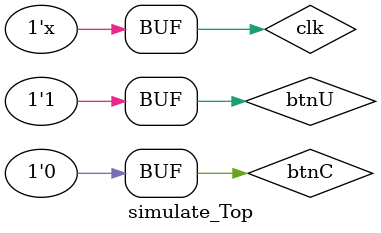
<source format=v>
`timescale 1ns / 1ps


module simulate_Top(

    );
    
    reg clk;
    reg btnU;
    reg btnC;
    
    wire [15:0] led;
    wire dp;
    wire [7:0] anode;
    wire [6:0] cathode;
    
    Top sim_top(clk, btnU, btnC, led, dp, anode, cathode);
    
    initial 
    begin
        clk = 0; btnU = 0; btnC = 0; #50000;
        btnU = 0; btnC = 1; #50000;
        btnU = 1; btnC = 0; #50000;
    
    end
    
    always
    begin
        #5 clk = ~clk;
    end
endmodule

</source>
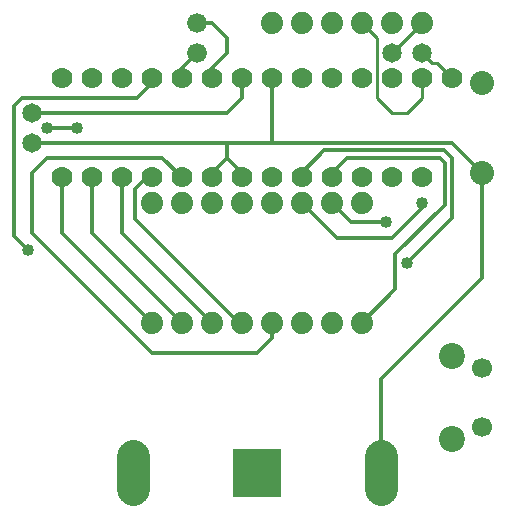
<source format=gbr>
G04 EAGLE Gerber RS-274X export*
G75*
%MOMM*%
%FSLAX34Y34*%
%LPD*%
%INTop Copper*%
%IPPOS*%
%AMOC8*
5,1,8,0,0,1.08239X$1,22.5*%
G01*
%ADD10C,2.032000*%
%ADD11C,1.879600*%
%ADD12C,1.778000*%
%ADD13C,1.651000*%
%ADD14C,1.676400*%
%ADD15C,2.200000*%
%ADD16C,1.700000*%
%ADD17C,2.781300*%
%ADD18R,4.064000X4.064000*%
%ADD19C,0.304800*%
%ADD20C,1.016000*%
%ADD21C,0.254000*%


D10*
X406400Y368300D03*
X406400Y292100D03*
D11*
X127000Y165100D03*
X152400Y165100D03*
X177800Y165100D03*
X203200Y165100D03*
X228600Y165100D03*
X254000Y165100D03*
X304800Y165100D03*
X279400Y165100D03*
X304800Y266700D03*
X177800Y266700D03*
X203200Y266700D03*
X228600Y266700D03*
X279400Y266700D03*
X254000Y266700D03*
X152400Y266700D03*
X127000Y266700D03*
X355600Y419100D03*
X330200Y419100D03*
X304800Y419100D03*
X279400Y419100D03*
X254000Y419100D03*
X228600Y419100D03*
D12*
X381000Y372110D03*
X355600Y372110D03*
X330200Y372110D03*
X304800Y372110D03*
X279400Y372110D03*
X254000Y372110D03*
X228600Y372110D03*
X203200Y372110D03*
X177800Y372110D03*
X152400Y372110D03*
X127000Y372110D03*
X101600Y372110D03*
X76200Y372110D03*
X50800Y372110D03*
X50800Y288290D03*
X76200Y288290D03*
X101600Y288290D03*
X127000Y288290D03*
X152400Y288290D03*
X177800Y288290D03*
X203200Y288290D03*
X228600Y288290D03*
X254000Y288290D03*
X279400Y288290D03*
X304800Y288290D03*
X330200Y288290D03*
X355600Y288290D03*
D13*
X330200Y393700D03*
X355600Y393700D03*
X25400Y317500D03*
X25400Y342900D03*
D14*
X165100Y393700D03*
X165100Y419100D03*
D15*
X381400Y66600D03*
X381400Y136600D03*
D16*
X406400Y76600D03*
X406400Y126600D03*
D17*
X320900Y52007D02*
X320900Y24194D01*
X110900Y24194D02*
X110900Y52007D01*
D18*
X215900Y38100D03*
D19*
X190500Y342900D02*
X203200Y355600D01*
X203200Y372110D01*
X190500Y342900D02*
X25400Y342900D01*
D20*
X215900Y38100D03*
D21*
X381000Y372110D02*
X368300Y384810D01*
X364490Y384810D01*
X355600Y393700D01*
D19*
X406400Y292100D02*
X406400Y203200D01*
X406400Y292100D02*
X381000Y317500D01*
X228600Y317500D02*
X190500Y317500D01*
X228600Y317500D02*
X381000Y317500D01*
X406400Y203200D02*
X320900Y117700D01*
X177800Y288290D02*
X177800Y292100D01*
X190500Y304800D01*
X190500Y317500D01*
X203200Y292100D02*
X203200Y288290D01*
X203200Y292100D02*
X190500Y304800D01*
X228600Y317500D02*
X228600Y372110D01*
X190500Y317500D02*
X25400Y317500D01*
X320900Y117700D02*
X320900Y38100D01*
X295656Y250444D02*
X279400Y266700D01*
X295656Y250444D02*
X325374Y250444D01*
D20*
X325374Y250444D03*
D19*
X127000Y165100D02*
X50800Y241300D01*
X50800Y288290D01*
X76200Y241300D02*
X152400Y165100D01*
X76200Y241300D02*
X76200Y288290D01*
X273050Y311150D02*
X374650Y311150D01*
X381000Y304800D01*
X381000Y254000D01*
X342900Y215900D01*
D20*
X342900Y215900D03*
D21*
X254000Y288290D02*
X254000Y292100D01*
D19*
X273050Y311150D01*
X292100Y304800D02*
X370840Y304800D01*
X375158Y300482D01*
X375158Y265176D01*
X333248Y223266D01*
X333248Y193548D01*
X304800Y165100D01*
D21*
X279400Y288290D02*
X279400Y292100D01*
D19*
X292100Y304800D01*
X113030Y278130D02*
X113030Y252730D01*
X200660Y165100D01*
X203200Y165100D01*
X127000Y288290D02*
X123190Y288290D01*
X113030Y278130D01*
X114300Y355600D02*
X127000Y368300D01*
X114300Y355600D02*
X17272Y355600D01*
X10160Y348488D01*
X10160Y238760D01*
X22352Y226568D01*
D20*
X22352Y226568D03*
D19*
X127000Y368300D02*
X127000Y372110D01*
X101600Y241300D02*
X177800Y165100D01*
X101600Y241300D02*
X101600Y288290D01*
X228600Y165100D02*
X228600Y152400D01*
X215900Y139700D01*
X127000Y139700D01*
X25400Y241300D01*
X25400Y292100D01*
X38100Y304800D01*
X135890Y304800D01*
X152400Y288290D01*
X355600Y266700D02*
X355600Y262636D01*
X329946Y236982D01*
X283718Y236982D01*
X254000Y266700D01*
D20*
X355600Y266700D03*
D19*
X63500Y330200D02*
X38100Y330200D01*
D20*
X38100Y330200D03*
X63500Y330200D03*
D21*
X330200Y393700D02*
X355600Y419100D01*
X355600Y372110D02*
X355600Y355600D01*
X342900Y342900D01*
X330200Y342900D01*
X317500Y355600D01*
X317500Y406400D01*
X304800Y419100D01*
D19*
X152400Y381000D02*
X152400Y372110D01*
X152400Y381000D02*
X165100Y393700D01*
X177800Y381000D02*
X177800Y372110D01*
X177800Y381000D02*
X190500Y393700D01*
X190500Y406400D01*
X177800Y419100D01*
X165100Y419100D01*
M02*

</source>
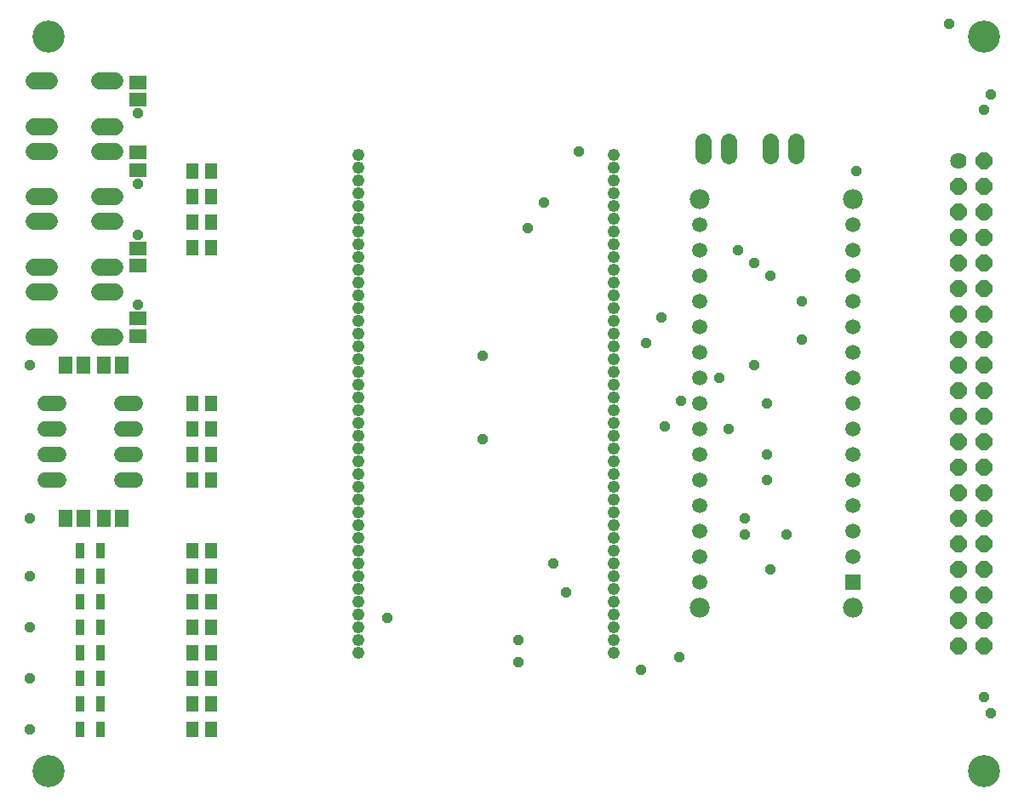
<source format=gbr>
G04 EAGLE Gerber RS-274X export*
G75*
%MOMM*%
%FSLAX34Y34*%
%LPD*%
%INSoldermask Top*%
%IPPOS*%
%AMOC8*
5,1,8,0,0,1.08239X$1,22.5*%
G01*
G04 Define Apertures*
%ADD10C,3.203200*%
%ADD11R,1.367800X1.668500*%
%ADD12R,1.668500X1.367800*%
%ADD13R,0.965000X1.565000*%
%ADD14R,1.234400X1.623400*%
%ADD15C,1.524000*%
%ADD16C,1.727200*%
%ADD17C,1.625600*%
%ADD18P,1.75953X8X292.5*%
%ADD19C,1.219200*%
%ADD20C,1.981200*%
%ADD21R,1.511200X1.511200*%
%ADD22C,1.511200*%
%ADD23C,1.625600*%
%ADD24P,1.03866X8X22.5*%
D10*
X35000Y35000D03*
X965000Y35000D03*
X35000Y765000D03*
X965000Y765000D03*
D11*
X69079Y438150D03*
X51571Y438150D03*
X107179Y438150D03*
X89671Y438150D03*
X69079Y285750D03*
X51571Y285750D03*
X107179Y285750D03*
X89671Y285750D03*
D12*
X123825Y467496D03*
X123825Y485004D03*
X123825Y537346D03*
X123825Y554854D03*
X123825Y650104D03*
X123825Y632596D03*
X123825Y719954D03*
X123825Y702446D03*
D13*
X65950Y254000D03*
X86450Y254000D03*
X65950Y228600D03*
X86450Y228600D03*
X65950Y203200D03*
X86450Y203200D03*
X65950Y177800D03*
X86450Y177800D03*
X65950Y152400D03*
X86450Y152400D03*
X65950Y127000D03*
X86450Y127000D03*
X65950Y101600D03*
X86450Y101600D03*
X65950Y76200D03*
X86450Y76200D03*
D14*
X178130Y254000D03*
X196520Y254000D03*
X178130Y323850D03*
X196520Y323850D03*
X178130Y349250D03*
X196520Y349250D03*
X178130Y374650D03*
X196520Y374650D03*
X178130Y555625D03*
X196520Y555625D03*
X178130Y581025D03*
X196520Y581025D03*
X178130Y606425D03*
X196520Y606425D03*
X178130Y631825D03*
X196520Y631825D03*
X178130Y228600D03*
X196520Y228600D03*
X178130Y203200D03*
X196520Y203200D03*
X178130Y177800D03*
X196520Y177800D03*
X178130Y152400D03*
X196520Y152400D03*
X178130Y127000D03*
X196520Y127000D03*
X178130Y101600D03*
X196520Y101600D03*
X178130Y76200D03*
X196520Y76200D03*
X178130Y400050D03*
X196520Y400050D03*
D15*
X44704Y400050D02*
X31496Y400050D01*
X31496Y374650D02*
X44704Y374650D01*
X107696Y374650D02*
X120904Y374650D01*
X120904Y400050D02*
X107696Y400050D01*
X44704Y349250D02*
X31496Y349250D01*
X31496Y323850D02*
X44704Y323850D01*
X107696Y349250D02*
X120904Y349250D01*
X120904Y323850D02*
X107696Y323850D01*
D16*
X100457Y466344D02*
X85217Y466344D01*
X85217Y511556D02*
X100457Y511556D01*
X35433Y466344D02*
X20193Y466344D01*
X20193Y511556D02*
X35433Y511556D01*
X85217Y536194D02*
X100457Y536194D01*
X100457Y581406D02*
X85217Y581406D01*
X35433Y536194D02*
X20193Y536194D01*
X20193Y581406D02*
X35433Y581406D01*
X35433Y651256D02*
X20193Y651256D01*
X20193Y606044D02*
X35433Y606044D01*
X85217Y651256D02*
X100457Y651256D01*
X100457Y606044D02*
X85217Y606044D01*
X35433Y721106D02*
X20193Y721106D01*
X20193Y675894D02*
X35433Y675894D01*
X85217Y721106D02*
X100457Y721106D01*
X100457Y675894D02*
X85217Y675894D01*
D17*
X939800Y641350D03*
D18*
X965200Y641350D03*
X939800Y615950D03*
X965200Y615950D03*
X939800Y590550D03*
X965200Y590550D03*
X939800Y565150D03*
X965200Y565150D03*
X939800Y539750D03*
X965200Y539750D03*
X939800Y514350D03*
X965200Y514350D03*
X939800Y488950D03*
X965200Y488950D03*
X939800Y463550D03*
X965200Y463550D03*
X939800Y438150D03*
X965200Y438150D03*
X939800Y412750D03*
X965200Y412750D03*
X939800Y387350D03*
X965200Y387350D03*
X939800Y361950D03*
X965200Y361950D03*
X939800Y336550D03*
X965200Y336550D03*
X965200Y311150D03*
X939800Y311150D03*
X965200Y285750D03*
X939800Y285750D03*
X965200Y260350D03*
X939800Y260350D03*
X939800Y234950D03*
X965200Y234950D03*
X965200Y209550D03*
X939800Y209550D03*
X939800Y184150D03*
X965200Y184150D03*
X939800Y158750D03*
X965200Y158750D03*
D19*
X342900Y596900D03*
X342900Y609600D03*
X342900Y622300D03*
X342900Y635000D03*
X342900Y647700D03*
X596900Y596900D03*
X596900Y609600D03*
X596900Y622300D03*
X596900Y635000D03*
X596900Y647700D03*
X342900Y533400D03*
X342900Y546100D03*
X342900Y558800D03*
X342900Y571500D03*
X342900Y584200D03*
X342900Y469900D03*
X342900Y482600D03*
X342900Y495300D03*
X342900Y508000D03*
X342900Y520700D03*
X342900Y406400D03*
X342900Y419100D03*
X342900Y431800D03*
X342900Y444500D03*
X342900Y457200D03*
X342900Y342900D03*
X342900Y355600D03*
X342900Y368300D03*
X342900Y381000D03*
X342900Y393700D03*
X342900Y279400D03*
X342900Y292100D03*
X342900Y304800D03*
X342900Y317500D03*
X342900Y330200D03*
X342900Y215900D03*
X342900Y228600D03*
X342900Y241300D03*
X342900Y254000D03*
X342900Y266700D03*
X342900Y152400D03*
X342900Y165100D03*
X342900Y177800D03*
X342900Y190500D03*
X342900Y203200D03*
X596900Y533400D03*
X596900Y546100D03*
X596900Y558800D03*
X596900Y571500D03*
X596900Y584200D03*
X596900Y469900D03*
X596900Y482600D03*
X596900Y495300D03*
X596900Y508000D03*
X596900Y520700D03*
X596900Y406400D03*
X596900Y419100D03*
X596900Y431800D03*
X596900Y444500D03*
X596900Y457200D03*
X596900Y342900D03*
X596900Y355600D03*
X596900Y368300D03*
X596900Y381000D03*
X596900Y393700D03*
X596900Y279400D03*
X596900Y292100D03*
X596900Y304800D03*
X596900Y317500D03*
X596900Y330200D03*
X596900Y215900D03*
X596900Y228600D03*
X596900Y241300D03*
X596900Y254000D03*
X596900Y266700D03*
X596900Y152400D03*
X596900Y165100D03*
X596900Y177800D03*
X596900Y190500D03*
X596900Y203200D03*
D20*
X835025Y196850D03*
D21*
X835025Y222250D03*
D22*
X835025Y247650D03*
X835025Y273050D03*
X835025Y298450D03*
X835025Y323850D03*
X835025Y349250D03*
X835025Y374650D03*
X835025Y400050D03*
X835025Y425450D03*
X835025Y450850D03*
X835025Y476250D03*
X835025Y501650D03*
X835025Y527050D03*
X835025Y552450D03*
X835025Y577850D03*
X682625Y577850D03*
X682625Y552450D03*
X682625Y527050D03*
X682625Y501650D03*
X682625Y476250D03*
X682625Y450850D03*
X682625Y425450D03*
X682625Y400050D03*
X682625Y374650D03*
X682625Y349250D03*
X682625Y323850D03*
X682625Y298450D03*
X682625Y273050D03*
X682625Y247650D03*
X682625Y222250D03*
D20*
X682625Y196850D03*
X682625Y603250D03*
X835025Y603250D03*
D23*
X777875Y646938D02*
X777875Y661162D01*
X752475Y661162D02*
X752475Y646938D01*
X685800Y646938D02*
X685800Y661162D01*
X711200Y661162D02*
X711200Y646938D01*
D24*
X123825Y688975D03*
X123825Y619125D03*
X123825Y568325D03*
X123825Y498475D03*
X15875Y285750D03*
X15875Y438150D03*
X15875Y228600D03*
X15875Y177800D03*
X15875Y127000D03*
X15875Y76200D03*
X466725Y447675D03*
X466725Y365125D03*
X371475Y187325D03*
X501650Y142875D03*
X930275Y777875D03*
X727075Y269875D03*
X720725Y552450D03*
X784225Y463550D03*
X838200Y631825D03*
X623888Y134938D03*
X661988Y147638D03*
X749300Y349250D03*
X749300Y323850D03*
X647700Y377825D03*
X536575Y241300D03*
X549275Y212725D03*
X511175Y574675D03*
X527050Y600075D03*
X727075Y285750D03*
X501650Y165100D03*
X561975Y650875D03*
X965200Y692150D03*
X971550Y708025D03*
X644525Y485775D03*
X736600Y539750D03*
X701675Y425450D03*
X749300Y400050D03*
X628650Y460375D03*
X752475Y527050D03*
X663575Y403225D03*
X711200Y374650D03*
X736600Y438150D03*
X752475Y234950D03*
X971550Y92075D03*
X965200Y107950D03*
X784225Y501650D03*
X768350Y269875D03*
M02*

</source>
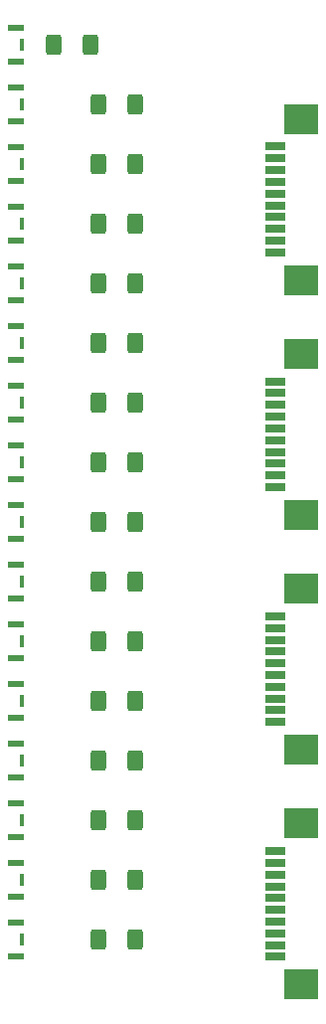
<source format=gbr>
%TF.GenerationSoftware,KiCad,Pcbnew,8.0.3-8.0.3-0~ubuntu22.04.1*%
%TF.CreationDate,2024-10-28T11:00:08+03:00*%
%TF.ProjectId,PM-LED16,504d2d4c-4544-4313-962e-6b696361645f,rev?*%
%TF.SameCoordinates,Original*%
%TF.FileFunction,Paste,Top*%
%TF.FilePolarity,Positive*%
%FSLAX46Y46*%
G04 Gerber Fmt 4.6, Leading zero omitted, Abs format (unit mm)*
G04 Created by KiCad (PCBNEW 8.0.3-8.0.3-0~ubuntu22.04.1) date 2024-10-28 11:00:08*
%MOMM*%
%LPD*%
G01*
G04 APERTURE LIST*
G04 Aperture macros list*
%AMRoundRect*
0 Rectangle with rounded corners*
0 $1 Rounding radius*
0 $2 $3 $4 $5 $6 $7 $8 $9 X,Y pos of 4 corners*
0 Add a 4 corners polygon primitive as box body*
4,1,4,$2,$3,$4,$5,$6,$7,$8,$9,$2,$3,0*
0 Add four circle primitives for the rounded corners*
1,1,$1+$1,$2,$3*
1,1,$1+$1,$4,$5*
1,1,$1+$1,$6,$7*
1,1,$1+$1,$8,$9*
0 Add four rect primitives between the rounded corners*
20,1,$1+$1,$2,$3,$4,$5,0*
20,1,$1+$1,$4,$5,$6,$7,0*
20,1,$1+$1,$6,$7,$8,$9,0*
20,1,$1+$1,$8,$9,$2,$3,0*%
G04 Aperture macros list end*
%ADD10R,1.410000X0.630000*%
%ADD11R,0.430000X1.070000*%
%ADD12RoundRect,0.250000X-0.400000X-0.625000X0.400000X-0.625000X0.400000X0.625000X-0.400000X0.625000X0*%
%ADD13R,1.803400X0.635000*%
%ADD14R,2.997200X2.590800*%
G04 APERTURE END LIST*
D10*
%TO.C,D1*%
X52131000Y-56200000D03*
X52131000Y-59040000D03*
D11*
X52621000Y-57620000D03*
%TD*%
D12*
%TO.C,R8*%
X59170000Y-93180000D03*
X62270000Y-93180000D03*
%TD*%
%TO.C,R10*%
X59170000Y-103340000D03*
X62270000Y-103340000D03*
%TD*%
D13*
%TO.C,J4*%
X74244000Y-135299991D03*
X74244000Y-134299993D03*
X74244000Y-133299995D03*
X74244000Y-132299997D03*
X74244000Y-131299999D03*
X74244000Y-130300001D03*
X74244000Y-129300003D03*
X74244000Y-128300005D03*
X74244000Y-127300007D03*
X74244000Y-126300009D03*
D14*
X76414001Y-137650002D03*
X76414001Y-123949998D03*
%TD*%
D13*
%TO.C,J1*%
X74244000Y-75299991D03*
X74244000Y-74299993D03*
X74244000Y-73299995D03*
X74244000Y-72299997D03*
X74244000Y-71299999D03*
X74244000Y-70300001D03*
X74244000Y-69300003D03*
X74244000Y-68300005D03*
X74244000Y-67300007D03*
X74244000Y-66300009D03*
D14*
X76414001Y-77650002D03*
X76414001Y-63949998D03*
%TD*%
D10*
%TO.C,D11*%
X52131000Y-107000000D03*
X52131000Y-109840000D03*
D11*
X52621000Y-108420000D03*
%TD*%
D12*
%TO.C,R1*%
X55360000Y-57620000D03*
X58460000Y-57620000D03*
%TD*%
D10*
%TO.C,D5*%
X52131000Y-76520000D03*
X52131000Y-79360000D03*
D11*
X52621000Y-77940000D03*
%TD*%
D10*
%TO.C,D14*%
X52131000Y-122240000D03*
X52131000Y-125080000D03*
D11*
X52621000Y-123660000D03*
%TD*%
D12*
%TO.C,R3*%
X59170000Y-67780000D03*
X62270000Y-67780000D03*
%TD*%
%TO.C,R13*%
X59170000Y-118580000D03*
X62270000Y-118580000D03*
%TD*%
%TO.C,R7*%
X59170000Y-88100000D03*
X62270000Y-88100000D03*
%TD*%
D10*
%TO.C,D10*%
X52131000Y-101920000D03*
X52131000Y-104760000D03*
D11*
X52621000Y-103340000D03*
%TD*%
D12*
%TO.C,R6*%
X59170000Y-83020000D03*
X62270000Y-83020000D03*
%TD*%
D13*
%TO.C,J3*%
X74244000Y-115299991D03*
X74244000Y-114299993D03*
X74244000Y-113299995D03*
X74244000Y-112299997D03*
X74244000Y-111299999D03*
X74244000Y-110300001D03*
X74244000Y-109300003D03*
X74244000Y-108300005D03*
X74244000Y-107300007D03*
X74244000Y-106300009D03*
D14*
X76414001Y-117650002D03*
X76414001Y-103949998D03*
%TD*%
D12*
%TO.C,R5*%
X59170000Y-77940000D03*
X62270000Y-77940000D03*
%TD*%
%TO.C,R12*%
X59170000Y-113500000D03*
X62270000Y-113500000D03*
%TD*%
D10*
%TO.C,D9*%
X52131000Y-96840000D03*
X52131000Y-99680000D03*
D11*
X52621000Y-98260000D03*
%TD*%
D10*
%TO.C,D6*%
X52131000Y-81600000D03*
X52131000Y-84440000D03*
D11*
X52621000Y-83020000D03*
%TD*%
D12*
%TO.C,R2*%
X59170000Y-62700000D03*
X62270000Y-62700000D03*
%TD*%
D10*
%TO.C,D2*%
X52131000Y-61280000D03*
X52131000Y-64120000D03*
D11*
X52621000Y-62700000D03*
%TD*%
D12*
%TO.C,R4*%
X59170000Y-72860000D03*
X62270000Y-72860000D03*
%TD*%
D10*
%TO.C,D7*%
X52131000Y-86680000D03*
X52131000Y-89520000D03*
D11*
X52621000Y-88100000D03*
%TD*%
D10*
%TO.C,D13*%
X52131000Y-117160000D03*
X52131000Y-120000000D03*
D11*
X52621000Y-118580000D03*
%TD*%
D10*
%TO.C,D15*%
X52131000Y-127320000D03*
X52131000Y-130160000D03*
D11*
X52621000Y-128740000D03*
%TD*%
D12*
%TO.C,R11*%
X59170000Y-108420000D03*
X62270000Y-108420000D03*
%TD*%
%TO.C,R14*%
X59170000Y-123660000D03*
X62270000Y-123660000D03*
%TD*%
D10*
%TO.C,D12*%
X52131000Y-112080000D03*
X52131000Y-114920000D03*
D11*
X52621000Y-113500000D03*
%TD*%
D10*
%TO.C,D8*%
X52131000Y-91760000D03*
X52131000Y-94600000D03*
D11*
X52621000Y-93180000D03*
%TD*%
D12*
%TO.C,R16*%
X59170000Y-133820000D03*
X62270000Y-133820000D03*
%TD*%
D10*
%TO.C,D16*%
X52131000Y-132400000D03*
X52131000Y-135240000D03*
D11*
X52621000Y-133820000D03*
%TD*%
D10*
%TO.C,D4*%
X52131000Y-71440000D03*
X52131000Y-74280000D03*
D11*
X52621000Y-72860000D03*
%TD*%
D12*
%TO.C,R15*%
X59170000Y-128740000D03*
X62270000Y-128740000D03*
%TD*%
D10*
%TO.C,D3*%
X52131000Y-66360000D03*
X52131000Y-69200000D03*
D11*
X52621000Y-67780000D03*
%TD*%
D13*
%TO.C,J2*%
X74244000Y-95299991D03*
X74244000Y-94299993D03*
X74244000Y-93299995D03*
X74244000Y-92299997D03*
X74244000Y-91299999D03*
X74244000Y-90300001D03*
X74244000Y-89300003D03*
X74244000Y-88300005D03*
X74244000Y-87300007D03*
X74244000Y-86300009D03*
D14*
X76414001Y-97650002D03*
X76414001Y-83949998D03*
%TD*%
D12*
%TO.C,R9*%
X59170000Y-98260000D03*
X62270000Y-98260000D03*
%TD*%
M02*

</source>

══════════════════════════════

• _WORK ITEM_
Here the job is to set down exactly the lines of the material above that fall between the one with "X85217Y536194D02*" and the one with "X965200Y412750D03*", inclusive, and nothing beyond them.

• _RESULT BELOW_
X85217Y536194D02*
X100457Y536194D01*
X100457Y581406D02*
X85217Y581406D01*
X35433Y536194D02*
X20193Y536194D01*
X20193Y581406D02*
X35433Y581406D01*
X35433Y651256D02*
X20193Y651256D01*
X20193Y606044D02*
X35433Y606044D01*
X85217Y651256D02*
X100457Y651256D01*
X100457Y606044D02*
X85217Y606044D01*
X35433Y721106D02*
X20193Y721106D01*
X20193Y675894D02*
X35433Y675894D01*
X85217Y721106D02*
X100457Y721106D01*
X100457Y675894D02*
X85217Y675894D01*
D17*
X939800Y641350D03*
D18*
X965200Y641350D03*
X939800Y615950D03*
X965200Y615950D03*
X939800Y590550D03*
X965200Y590550D03*
X939800Y565150D03*
X965200Y565150D03*
X939800Y539750D03*
X965200Y539750D03*
X939800Y514350D03*
X965200Y514350D03*
X939800Y488950D03*
X965200Y488950D03*
X939800Y463550D03*
X965200Y463550D03*
X939800Y438150D03*
X965200Y438150D03*
X939800Y412750D03*
X965200Y412750D03*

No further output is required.